INPUT RECORDS |
════════════════

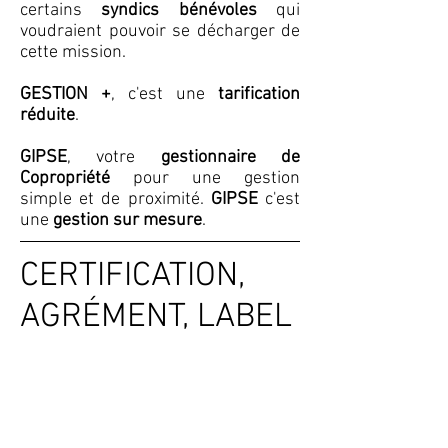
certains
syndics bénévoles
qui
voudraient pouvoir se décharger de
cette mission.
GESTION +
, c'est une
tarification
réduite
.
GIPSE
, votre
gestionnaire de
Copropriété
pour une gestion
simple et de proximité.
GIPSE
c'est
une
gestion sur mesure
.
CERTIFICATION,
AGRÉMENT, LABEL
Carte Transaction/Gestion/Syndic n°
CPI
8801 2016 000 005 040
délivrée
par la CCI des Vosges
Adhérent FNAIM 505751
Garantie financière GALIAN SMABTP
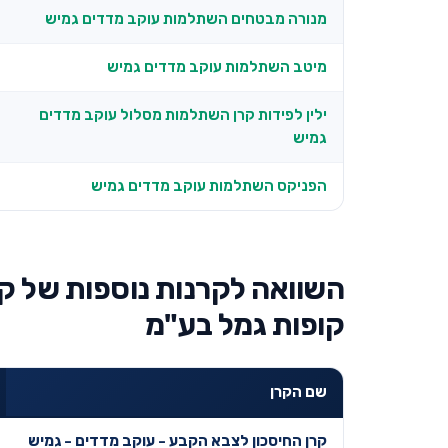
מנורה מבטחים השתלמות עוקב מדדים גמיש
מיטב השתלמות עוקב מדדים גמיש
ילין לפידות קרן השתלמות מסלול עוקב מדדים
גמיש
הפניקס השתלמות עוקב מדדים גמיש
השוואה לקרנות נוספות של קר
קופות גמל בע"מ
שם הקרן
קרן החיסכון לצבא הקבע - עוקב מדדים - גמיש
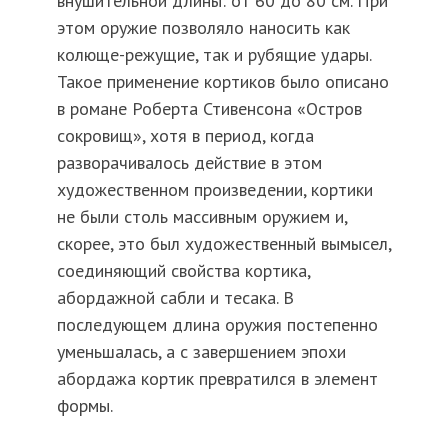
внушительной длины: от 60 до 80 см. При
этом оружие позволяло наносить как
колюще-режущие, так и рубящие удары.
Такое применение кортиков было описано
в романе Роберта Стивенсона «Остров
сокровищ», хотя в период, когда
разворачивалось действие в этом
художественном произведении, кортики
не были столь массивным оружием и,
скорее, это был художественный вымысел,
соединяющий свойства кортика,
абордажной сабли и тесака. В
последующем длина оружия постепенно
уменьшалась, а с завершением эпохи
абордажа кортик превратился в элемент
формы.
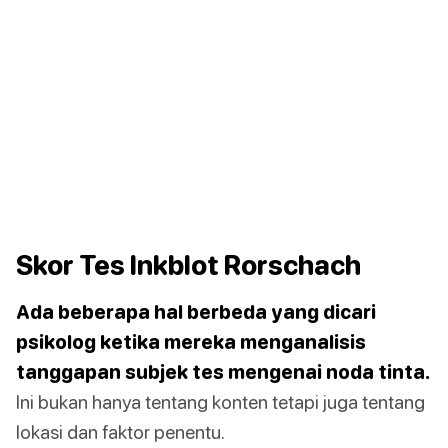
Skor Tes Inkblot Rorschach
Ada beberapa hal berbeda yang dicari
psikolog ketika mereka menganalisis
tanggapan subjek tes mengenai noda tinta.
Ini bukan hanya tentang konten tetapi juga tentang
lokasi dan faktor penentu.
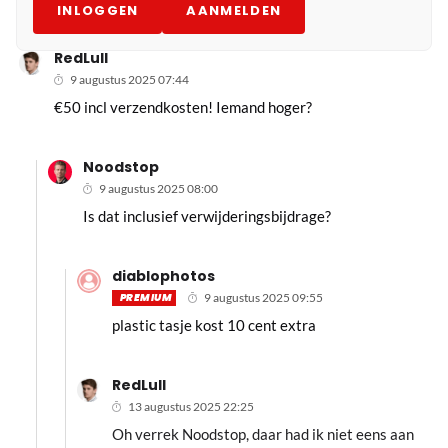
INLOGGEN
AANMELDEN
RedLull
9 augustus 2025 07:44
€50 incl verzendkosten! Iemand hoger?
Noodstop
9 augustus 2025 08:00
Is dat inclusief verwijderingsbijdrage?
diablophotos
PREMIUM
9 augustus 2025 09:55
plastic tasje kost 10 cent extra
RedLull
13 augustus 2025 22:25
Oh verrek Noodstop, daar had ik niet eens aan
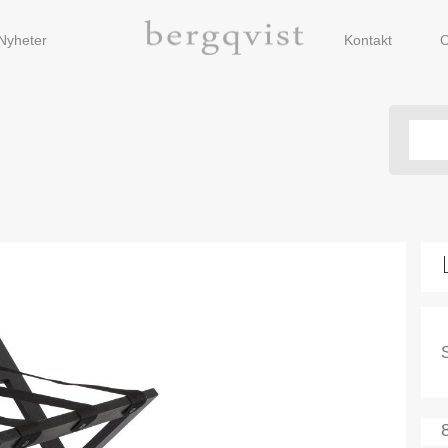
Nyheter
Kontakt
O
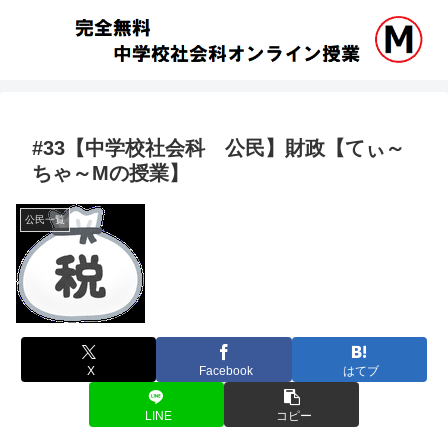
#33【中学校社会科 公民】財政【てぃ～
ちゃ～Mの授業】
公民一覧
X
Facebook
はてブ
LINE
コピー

════════════════

YOUR OBJECTIVE |
Return the listing above in an exact copy that leaves out the images.

WRITTEN RESPONSE |
certains
syndics bénévoles
qui
voudraient pouvoir se décharger de
cette mission.
GESTION +
, c'est une
tarification
réduite
.
GIPSE
, votre
gestionnaire de
Copropriété
pour une gestion
simple et de proximité.
GIPSE
c'est
une
gestion sur mesure
.
CERTIFICATION,
AGRÉMENT, LABEL
Carte Transaction/Gestion/Syndic n°
CPI
8801 2016 000 005 040
délivrée
par la CCI des Vosges
Adhérent FNAIM 505751
Garantie financière GALIAN SMABTP
מנורה מבטחים השתלמות עוקב מדדים גמיש
מיטב השתלמות עוקב מדדים גמיש
ילין לפידות קרן השתלמות מסלול עוקב מדדים
גמיש
הפניקס השתלמות עוקב מדדים גמיש
השוואה לקרנות נוספות של קר
קופות גמל בע"מ
שם הקרן
קרן החיסכון לצבא הקבע - עוקב מדדים - גמיש
внушительной длины: от 60 до 80 см. При
этом оружие позволяло наносить как
колюще-режущие, так и рубящие удары.
Такое применение кортиков было описано
в романе Роберта Стивенсона «Остров
сокровищ», хотя в период, когда
разворачивалось действие в этом
художественном произведении, кортики
не были столь массивным оружием и,
скорее, это был художественный вымысел,
соединяющий свойства кортика,
абордажной сабли и тесака. В
последующем длина оружия постепенно
уменьшалась, а с завершением эпохи
абордажа кортик превратился в элемент
формы.
Skor Tes Inkblot Rorschach
Ada beberapa hal berbeda yang dicari
psikolog ketika mereka menganalisis
tanggapan subjek tes mengenai noda tinta.
Ini bukan hanya tentang konten tetapi juga tentang
lokasi dan faktor penentu.
INLOGGEN
AANMELDEN
RedLull
9 augustus 2025 07:44
€50 incl verzendkosten! Iemand hoger?
Noodstop
9 augustus 2025 08:00
Is dat inclusief verwijderingsbijdrage?
diablophotos
PREMIUM
9 augustus 2025 09:55
plastic tasje kost 10 cent extra
RedLull
13 augustus 2025 22:25
Oh verrek Noodstop, daar had ik niet eens aan
Nyheter
Kontakt
O
#33【中学校社会科 公民】財政【てぃ～
ちゃ～Mの授業】
公民一覧
X
Facebook
はてブ
LINE
コピー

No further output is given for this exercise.